I said my goodbyes to a happy, smiling Kieran and Flo and left Christchurch, heading inland along the Alpine Pacific Triangle Tourist Route. It wasn't long before the odd mountain started to appear and the scenery bloomed into a fresh, sparkling new world, which kicked my excitement right in to second gear. I felt totally refreshed. I'd forgot how stunning a country this is, a perfect indicator of what caging yourself up in a city can do to your soul. The future was looking as bright as a button and the journey was gorgeous. A new adventure and a new beginning had started and I was absolutely loving it, to the point where I was actually sad enough to put 'Go West' on as I bounded in symphony along the windy roads which led through the scenic Lewis Pass heading for Westport.

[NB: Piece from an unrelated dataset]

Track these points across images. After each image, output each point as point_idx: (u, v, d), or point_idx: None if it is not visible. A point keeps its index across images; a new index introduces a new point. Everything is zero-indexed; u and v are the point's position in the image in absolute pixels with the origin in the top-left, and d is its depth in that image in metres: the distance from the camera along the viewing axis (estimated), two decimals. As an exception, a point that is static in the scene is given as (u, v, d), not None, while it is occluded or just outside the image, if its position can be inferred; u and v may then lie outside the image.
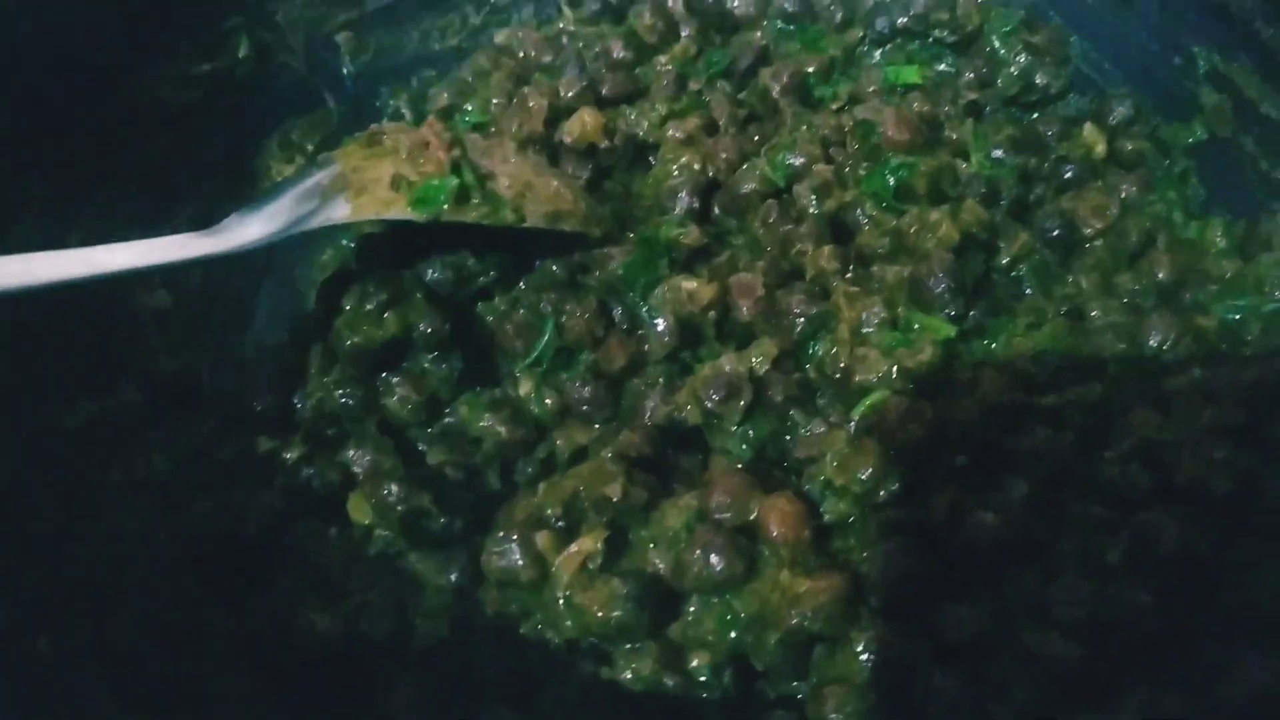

Then, in the click of a finger, the tables turned on me. Just like that. I'd ran out of petrol, just short of Springs Junction. I rolled and rolled for ages trying to squeeze out every last metre. Eventually, I came to a long, drawn out halt to the side of the road, groaned a few expletives and just sat there motionless, in one of those 'hard done to' silences of a little kid with a smacked arse. It was as if someone had maliciously pulled a plug on the whole excitement. It felt like you'd feel if you were to sit down with a mound of hot scrambled eggs and a smile, and then slip or bump your arm, tragically dropping the plate face down onto a filthy floor knowing full well that there are no more eggs in the box. It cut deep.

However, turns out I wasn't all that far away. The walk wasn't the end of the world but the stinging cold made it unpleasant. By the time I'd got it all sorted I could only feel a couple of limbs and I was running late - to catch the sunset that is. I had to put my foot down the rest of the way, as I really wanted to catch it dunking in to the horizon. The next three hours saw me snake my way further and further towards the West Coast, sun directly ahead and sinking fast. It was just before 5pm when I got there. I took the extra few kilometres and drove to Cape Foulwind (aptly named by Cap 'n Cook after his ship was rocked by a furious storm) which added to the panic, but I made it - just. I parked up, made a quick cup of hot soup, grabbed a half bag of tortilla chips and started the short walk up past the lighthouse to check out the view. I was joined by 'Florian' - a guy from Austria who had just pulled on to the car park and screeched to a halt beside me. He'd had the same idea. And it was well worth the rush. The coastline was rugged and spectacular, though the sunset was playing hard to get. It was conveniently covered by partial cloud but the sky was illuminated beautifully enough. It was all I needed to welcome me to the West.